Das Unternehmen Meypack hat gute Geschäfte in Südkorea abgeschlossen. Grund: Das EU-Handelsabkommen hat die Zollschranken fallen lassen.

Samstag, 23.04.2016, 06:04 Uhr

Philipp Stevens hat sich mit um das Südkorea-Geschäft gekümmert. Nicht nur das Unternehmen Meypack, sondern auch der Mitarbeiter selbst haben davon profitiert.
Philipp Stevens hat sich mit um das Südkorea-Geschäft gekümmert. Nicht nur das Unternehmen Meypack, sondern auch der Mitarbeiter selbst haben davon profitiert. Foto: Meypack

Die Meypack Verpackungssystemtechnik GmbH profitiert vom EU-Handelsabkommen in Südkorea . Das mittelständische Unternehmen gewann dank gefallener Handelsbarrieren einen neuen Kunden. Ein wichtiges Verkaufsargument war dabei die Senkung des Preises, berichtet Meypack in einer Pressemitteilung.

Eine Maschine lässt sich in Südkorea nur verkaufen, wenn bestimmte Qualitätsansprüche erfüllt werden. Aus eigener Erfahrung weiß Philipp Stevens , Sales Assistent bei der Meypack Verpackungssystemtechnik GmbH, dass der Preis ebenfalls ein entscheidendes Verkaufsargument ist. „Bei einem Wert von mehr als 500 000 Euro pro Maschine kann die Einsparung eines fünfstelligen Betrags den Unterschied machen“, erklärt der 27-Jährige. Der Konkurrenzkampf mit anderen Anbietern, darunter auch Konzernen, sei enorm. Deshalb helfe jede Handelserleichterung, auch großen Unternehmen auf Augenhöhe zu begegnen, so Stevens.

Seit Abschluss eines Freihandelsabkommens können Verpackungsmaschinen zollfrei in Südkorea angeboten werden. „Dadurch konnten wir eine Maschine an einen Neukunden 44 000 Euro günstiger verkaufen“, berichtet der Sales Assistent. Der Neukunde, eine südkoreanische Brauerei, hätte solange mit der Bestellung gewartet, wie noch unklar war, ob der Zollsatz für die Maschine erhalten bleibt oder ob er fällt. Er ist gefallen – von acht auf null Prozent. Und das heimische Unternehmen gewann einen Neukunden.

Die Senkung des Zolltarifs ist laut Philipp Stevens enorm, vor allem vor dem Hintergrund, dass das Unternehmen in den vergangenen fünf Jahren Produkte im Gesamtwert von mehr als 2,4 Millionen Euro nach Südkorea exportiert hat.
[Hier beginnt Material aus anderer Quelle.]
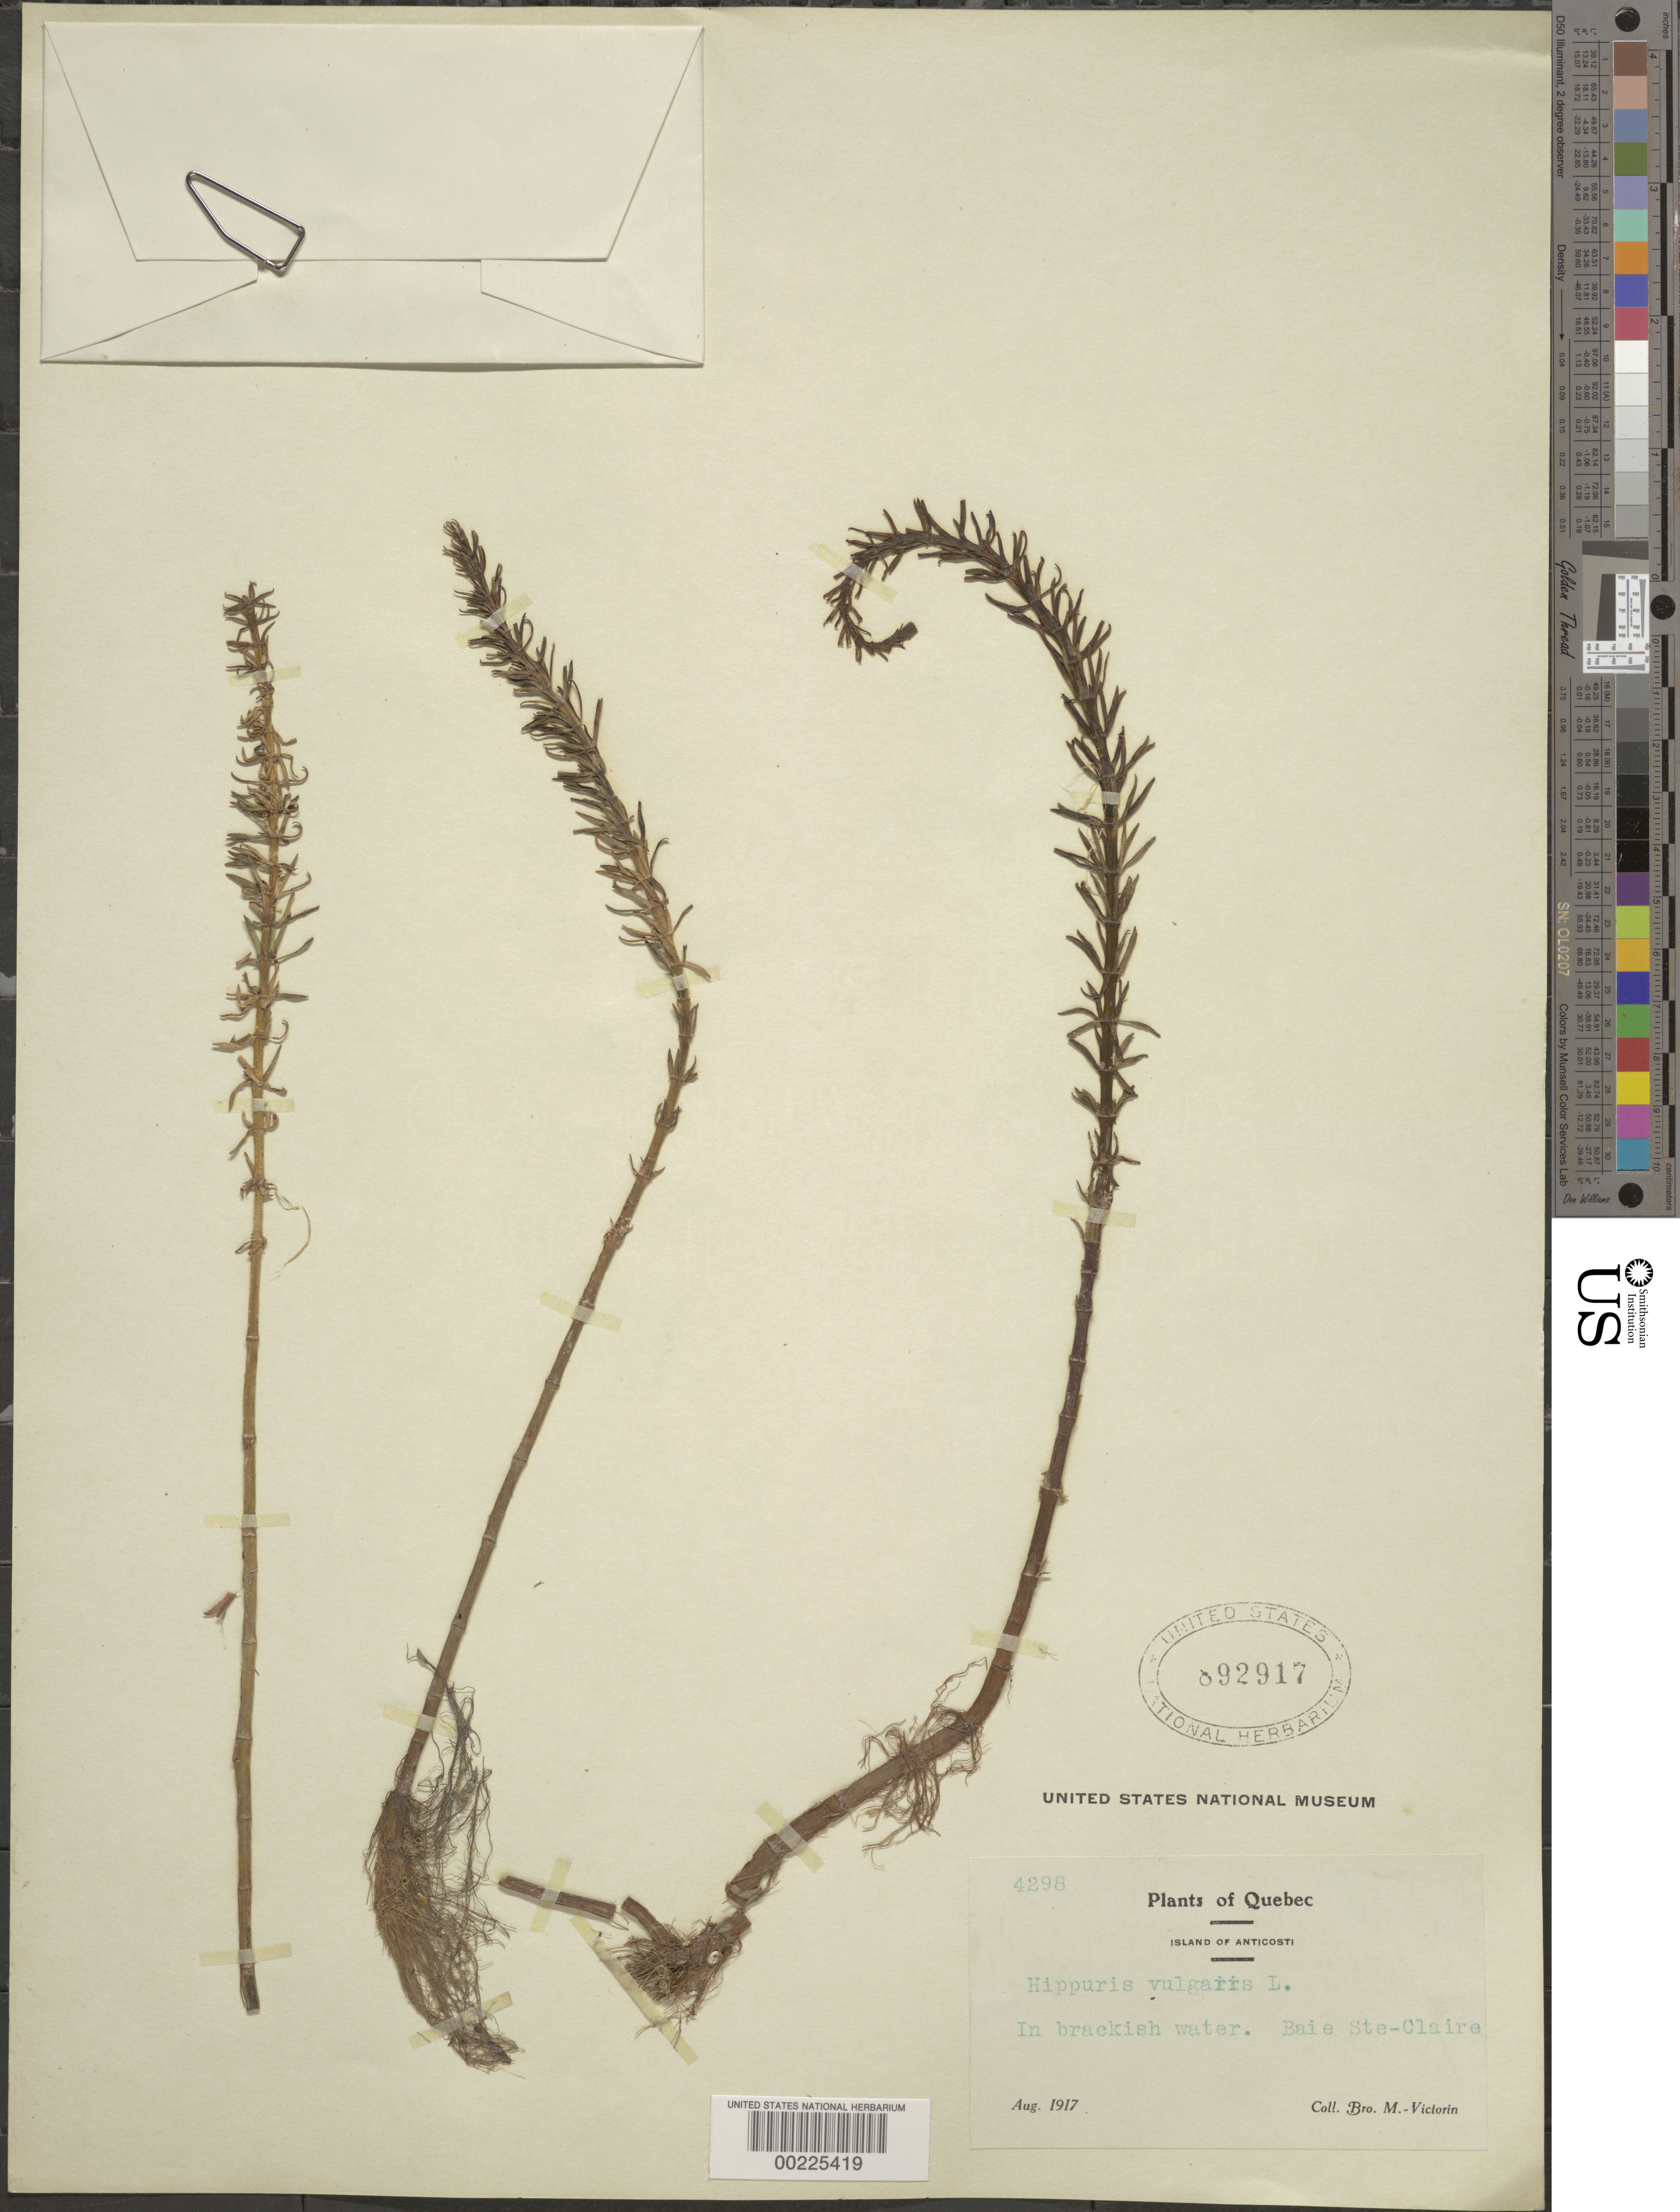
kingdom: Plantae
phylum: Tracheophyta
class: Magnoliopsida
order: Lamiales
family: Plantaginaceae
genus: Hippuris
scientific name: Hippuris vulgaris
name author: L.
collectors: Fr. Marie-Victorin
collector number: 4298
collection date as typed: Aug 1917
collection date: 1917-08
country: Canada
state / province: Quebec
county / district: Minganie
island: Anticosti Island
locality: Baie ste-claire; island of anticosti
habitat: In brackish water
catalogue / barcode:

Dadurch konnte Meypack seine Maschinen um insgesamt 194 360 Euro günstiger anbieten.

Ihre Erfolgsgeschichte ist für die Meypack GmbH ein Beleg, wie wirkungsvoll das im Jahr 2011 in Kraft getretene Freihandelsabkommen zwischen der EU und Südkorea ist. Deutschland habe den Wert seiner Exporte in das asiatische Land um 7,6 Milliarden Euro auf 17,9 Milliarden Euro erhöht – eine Steigerung um mehr als 70 Prozent. Auch der deutsche Maschinenbau profitiere. So steigerten Hersteller der Branche den Export nach Südkorea um etwa neun Prozent – auf 3,14 Milliarden Euro.

„Meypack hat seine Position auf dem südkoreanischen Markt ausgebaut“, schreibt das heimische Unternehmen. Und davon profitieren vor allem die Mitarbeiter. Ein Beispiel ist Philipp Stevens selbst. Er ist überzeugt, dass seine Übernahme als Sales Assistent vor zwei Jahren nur möglich war, weil er als Experte die Nutzung der Vorteile von Handelsabkommen für das Unternehmen sicherstellt. „Es gibt viele Bestimmungen und Zugangsvoraussetzungen, die wir erfüllen müssen. Darum habe ich mich in der Anfangszeit stark gekümmert“, sagt er. Für den 27-Jährigen hat sich dieses Engagement offensichtlich gelohnt.